Work to be completed – Scan the records below for lines with the word "sebagai", then state how many you find and nothing else.

Exercise data –
——————————

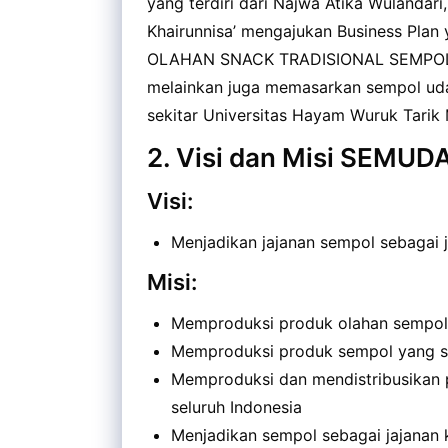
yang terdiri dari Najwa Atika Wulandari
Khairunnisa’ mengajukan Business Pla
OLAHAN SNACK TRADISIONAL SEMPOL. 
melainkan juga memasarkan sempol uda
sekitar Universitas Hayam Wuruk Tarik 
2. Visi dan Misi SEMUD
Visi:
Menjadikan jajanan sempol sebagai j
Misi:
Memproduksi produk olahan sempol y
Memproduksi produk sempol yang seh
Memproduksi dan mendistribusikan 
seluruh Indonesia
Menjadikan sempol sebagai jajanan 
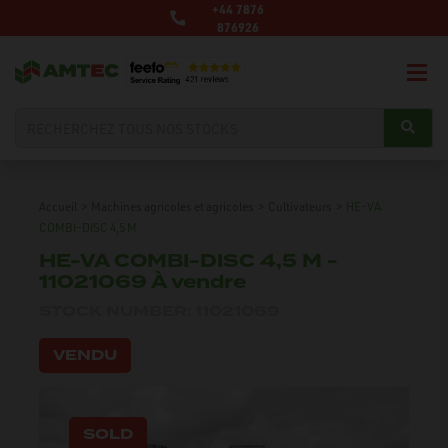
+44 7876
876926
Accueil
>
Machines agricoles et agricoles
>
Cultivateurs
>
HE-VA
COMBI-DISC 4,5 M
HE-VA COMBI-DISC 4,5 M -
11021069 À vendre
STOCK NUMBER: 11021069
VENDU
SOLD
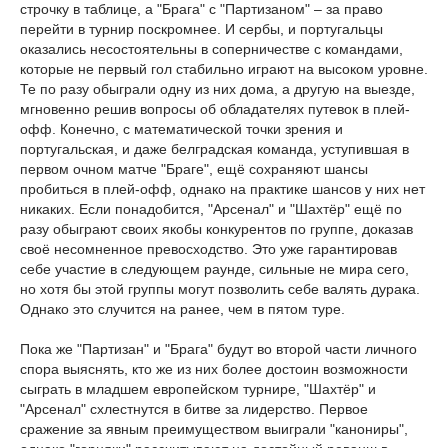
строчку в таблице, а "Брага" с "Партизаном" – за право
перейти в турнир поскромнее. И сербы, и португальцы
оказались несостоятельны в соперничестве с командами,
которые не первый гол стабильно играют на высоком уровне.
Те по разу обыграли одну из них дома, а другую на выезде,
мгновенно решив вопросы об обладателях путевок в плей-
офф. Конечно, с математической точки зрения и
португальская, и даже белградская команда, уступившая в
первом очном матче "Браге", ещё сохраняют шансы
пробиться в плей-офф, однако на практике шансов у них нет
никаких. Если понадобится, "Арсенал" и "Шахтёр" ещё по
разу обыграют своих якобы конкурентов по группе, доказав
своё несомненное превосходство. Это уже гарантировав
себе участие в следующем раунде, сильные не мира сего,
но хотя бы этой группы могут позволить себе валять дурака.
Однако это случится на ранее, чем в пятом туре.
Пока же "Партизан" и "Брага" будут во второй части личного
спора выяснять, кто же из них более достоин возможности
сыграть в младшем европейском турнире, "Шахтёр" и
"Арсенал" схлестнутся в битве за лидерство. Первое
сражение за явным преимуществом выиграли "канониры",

——————————

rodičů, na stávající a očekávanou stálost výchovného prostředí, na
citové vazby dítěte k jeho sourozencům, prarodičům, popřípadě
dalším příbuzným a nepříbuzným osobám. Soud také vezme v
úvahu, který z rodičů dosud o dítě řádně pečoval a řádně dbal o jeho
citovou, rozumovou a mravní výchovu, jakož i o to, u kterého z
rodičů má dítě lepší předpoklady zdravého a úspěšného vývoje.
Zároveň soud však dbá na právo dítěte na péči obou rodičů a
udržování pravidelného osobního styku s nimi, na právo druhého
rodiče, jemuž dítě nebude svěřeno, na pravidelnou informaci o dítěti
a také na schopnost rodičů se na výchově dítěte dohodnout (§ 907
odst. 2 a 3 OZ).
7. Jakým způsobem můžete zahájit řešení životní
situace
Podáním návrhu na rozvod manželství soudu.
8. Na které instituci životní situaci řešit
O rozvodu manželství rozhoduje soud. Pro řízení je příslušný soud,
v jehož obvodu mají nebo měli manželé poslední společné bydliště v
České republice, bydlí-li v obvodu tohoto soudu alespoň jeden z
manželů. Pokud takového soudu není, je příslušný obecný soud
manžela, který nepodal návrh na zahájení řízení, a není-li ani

——————————

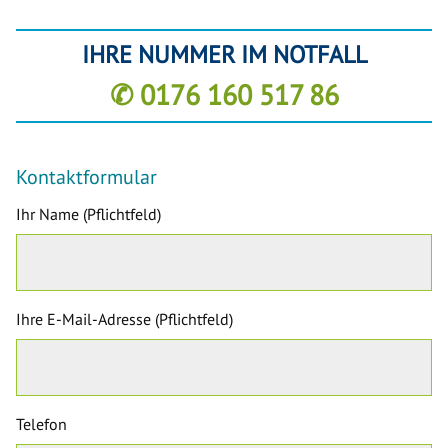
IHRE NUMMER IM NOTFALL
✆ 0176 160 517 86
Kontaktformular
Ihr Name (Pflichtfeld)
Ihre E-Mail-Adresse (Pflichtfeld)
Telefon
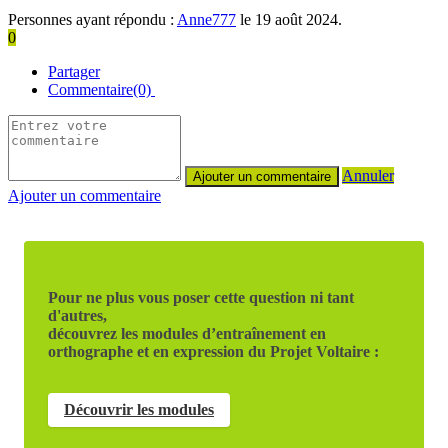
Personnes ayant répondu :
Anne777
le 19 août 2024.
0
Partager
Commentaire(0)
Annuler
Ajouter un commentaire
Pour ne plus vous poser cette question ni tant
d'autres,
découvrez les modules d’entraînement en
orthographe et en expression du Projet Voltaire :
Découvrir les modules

——————————

Written solution – 2